The Chattanooga Choo-Choo barreled down the tracks from Cincinnati yesterday on a commemorative run marking the 100th anniversary of the first north-south passenger rail link.

A 1980s version of the Choo-Choo left Cincinnati at 8:30 a.m. on the 300-mile, 7 1/2-hour trip to a Chattanooga welcome complete with a band.

A dance, a black tie dinner and a concert also were highlights of what Gov. Lamar Alexander proclaimed as Chattanooga Choo-Choo Day.

The Choo-Choo was given its name by a reporter who was aboard on its maiden run on March 5, 1880. The name stuck and was made famous in a swinging 1941 tune played by legendary Glenn Miller and his band.

The train, which was called the Cincinnati-Southern, provided the first north-south passenger rail link in America.

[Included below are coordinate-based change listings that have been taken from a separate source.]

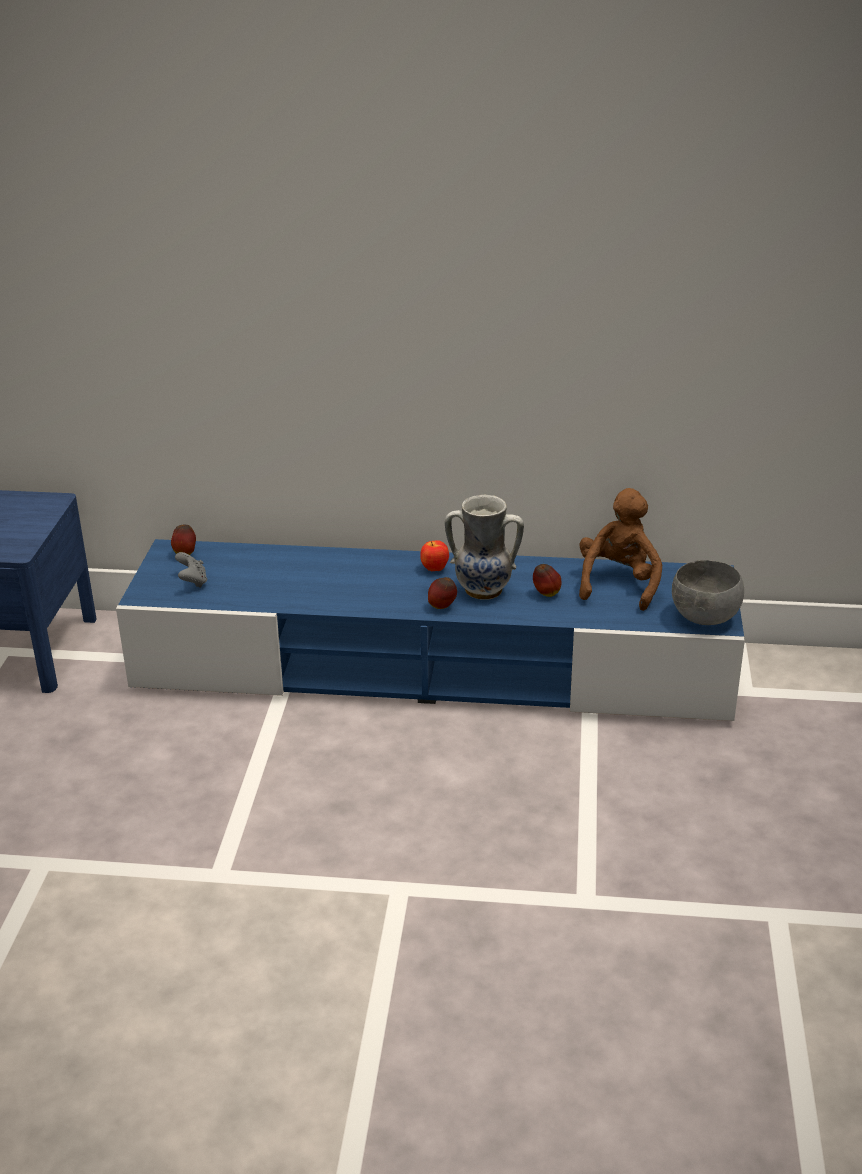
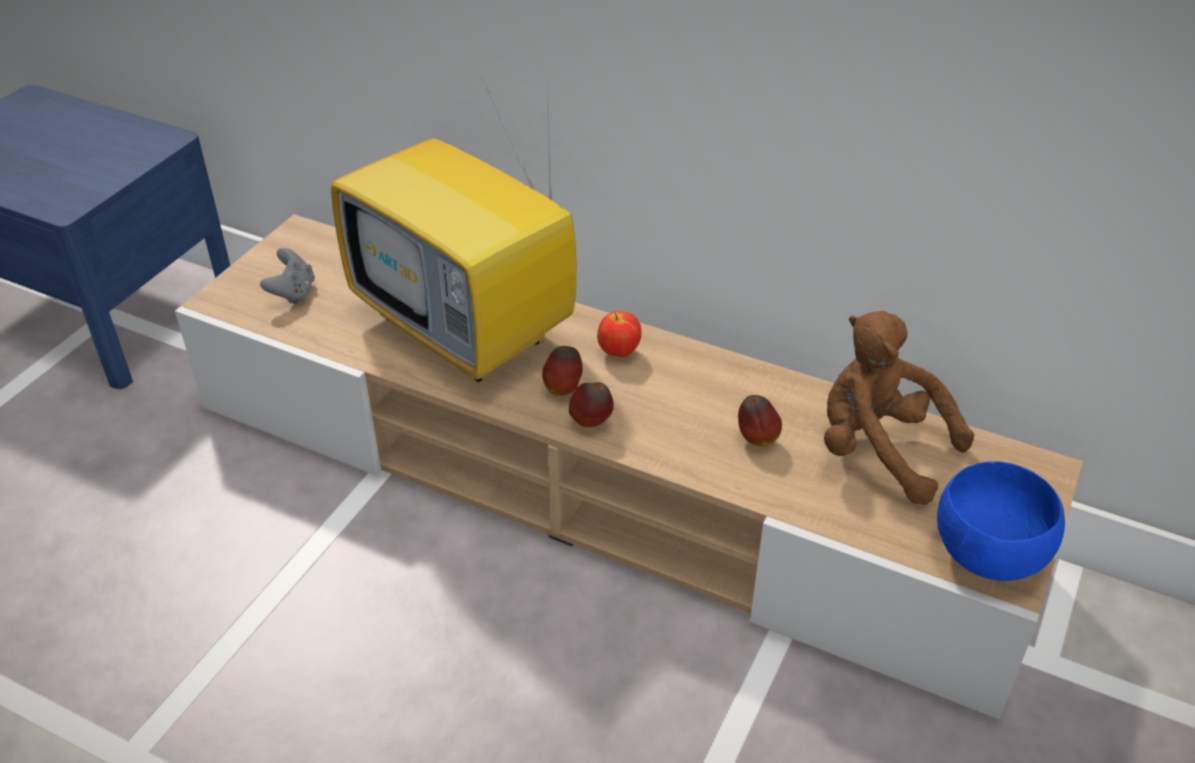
camera: 20 degrees right, 10 degrees up
(185, 554) = (313, 246): apple -> apple (563, 389)
(329, 577) = (468, 330): none -> television
(433, 669) = (599, 486): blue tv stand -> beige tv stand
(483, 591) = (666, 410): vase -> none
(619, 584) = (878, 450): brown plush toy -> brown plush toy turned 90 degrees counterclockwise
(704, 618) = (986, 557): grey bowl -> blue bowl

It was discontinued in 1970.

The train ride was engineered by an enterprising group called the Chattanooga Choo-Choo Corp., which has parlayed the song and an old railroad terminal into a tourist attraction that last drew 2 million visitors.

The Choo-choo complex is a 24-acre site around Chattanooga's old terminal station and includes a hotel, three restaurants and numerous gift shops.

The hotel includes 48 renovated railroad cars.

"They go for $55 a night and are extremely popular among honeymooners," said a hotel official.

Allan Casey, one of the planners behind the celebration, said organizers felt they "were preserving a bit of history."

Planners had hoped to have Harry Warren at the cermonies, but the 86-year-old composer, who teamed with the late Mack Gordon in writing "Chattanooga Choo-Choo," was hospitalized in Beverly Hills, Calif., and unable to attend.